US Air Force General James B Hecker revealed that before the incident, the Su-27 dumped fuel on and flew in front of the MQ-9 in what he branded a “reckless” manoeuvre.

“This incident demonstrates a lack of competence in addition to being unsafe and unprofessional,” said General Hecker.

“This incident follows a pattern of dangerous actions by Russian pilots while interacting with US and allied aircraft over international airspace, including over the Black Sea.

“These aggressive actions by Russian aircrew are dangerous and could lead to miscalculation and unintended escalation.”

The MQ-9 aircraft was conducting routine operations in international airspace when it was intercepted and hit by a Russian aircraft, which is also believed to have been damaged.

Pentagon Press Secretary, Air Force Brigadier General Pat Ryder, said the US Air Force routinely flies aircraft throughout international airspace in coordination with the applicable host nation and international laws and will continue to do so.


Russia’s ambassador to the US, Anatoly Antonov, accused Washington of “provocation”.

“The American UAV deliberately and provocatively was moving towards Russian territory with transponders turned off,” he said.

“The unacceptable activity of the US military in the close proximity to our borders is a cause for concern.

“They are collecting intelligence, which is subsequently used by the Kyiv regime to strike at our armed forces and territory.”

The Black Sea is considered international water.
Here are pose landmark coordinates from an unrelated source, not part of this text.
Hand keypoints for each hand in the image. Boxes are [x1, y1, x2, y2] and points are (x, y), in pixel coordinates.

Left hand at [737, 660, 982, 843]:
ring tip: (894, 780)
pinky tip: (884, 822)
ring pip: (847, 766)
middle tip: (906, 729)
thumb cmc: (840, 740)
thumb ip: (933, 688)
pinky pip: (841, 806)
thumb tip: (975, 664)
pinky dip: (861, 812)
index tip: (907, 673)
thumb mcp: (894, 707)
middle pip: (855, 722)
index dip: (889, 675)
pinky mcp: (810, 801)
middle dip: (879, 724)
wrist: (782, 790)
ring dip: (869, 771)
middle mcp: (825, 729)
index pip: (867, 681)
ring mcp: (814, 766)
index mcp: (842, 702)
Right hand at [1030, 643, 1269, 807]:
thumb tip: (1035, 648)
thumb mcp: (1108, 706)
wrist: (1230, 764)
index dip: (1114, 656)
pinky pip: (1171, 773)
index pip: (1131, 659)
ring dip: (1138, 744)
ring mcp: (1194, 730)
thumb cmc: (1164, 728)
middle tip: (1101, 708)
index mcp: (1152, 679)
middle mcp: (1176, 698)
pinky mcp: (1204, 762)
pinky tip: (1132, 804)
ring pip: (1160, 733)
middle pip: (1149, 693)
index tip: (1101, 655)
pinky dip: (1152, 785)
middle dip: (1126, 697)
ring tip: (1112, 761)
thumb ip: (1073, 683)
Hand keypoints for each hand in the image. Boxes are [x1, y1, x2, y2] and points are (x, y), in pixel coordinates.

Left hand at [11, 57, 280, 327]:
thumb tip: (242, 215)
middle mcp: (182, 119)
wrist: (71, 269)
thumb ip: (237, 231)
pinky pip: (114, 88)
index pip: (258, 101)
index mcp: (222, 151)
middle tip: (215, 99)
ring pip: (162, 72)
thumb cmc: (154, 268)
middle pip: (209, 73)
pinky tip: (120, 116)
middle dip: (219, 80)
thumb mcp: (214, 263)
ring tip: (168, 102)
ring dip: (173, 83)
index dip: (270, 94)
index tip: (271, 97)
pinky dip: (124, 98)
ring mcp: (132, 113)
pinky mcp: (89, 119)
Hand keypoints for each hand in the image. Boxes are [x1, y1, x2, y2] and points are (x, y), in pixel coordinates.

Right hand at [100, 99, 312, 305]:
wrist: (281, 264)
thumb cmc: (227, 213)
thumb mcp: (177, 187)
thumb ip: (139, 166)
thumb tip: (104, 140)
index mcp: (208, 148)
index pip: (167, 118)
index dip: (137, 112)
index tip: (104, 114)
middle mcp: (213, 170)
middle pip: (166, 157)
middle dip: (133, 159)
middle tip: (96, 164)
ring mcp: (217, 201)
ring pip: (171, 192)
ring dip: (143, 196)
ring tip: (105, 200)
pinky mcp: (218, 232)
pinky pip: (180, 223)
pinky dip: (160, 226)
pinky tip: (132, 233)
However, only warships from Ukraine, Russia, Georgia, Turkiye, Bulgaria, and Romania bordering the sea can remain for more than three weeks under the 1936 Montreux Convention.

John Kirby, the White House National Security Council spokesman, said intercepts – where one aircraft makes contact with another – were not uncommon, and there had been other similar incidents over the Black Sea in recent weeks.

“If the message is that they want to deter or dissuade us from flying and operating in international airspace over the Black Sea, then that is not going to happen,” he said.

“We are going to continue to fly and operate in international airspace over international waters. We don’t need to have some sort of check-in with the Russians before we fly in international airspace.”

The MQ-9 Reaper, built by General Atomics, is remotely operated by a two-person team and primarily designed to gather intelligence, but also carries 16 Hellfire missiles to strike sensitive targets.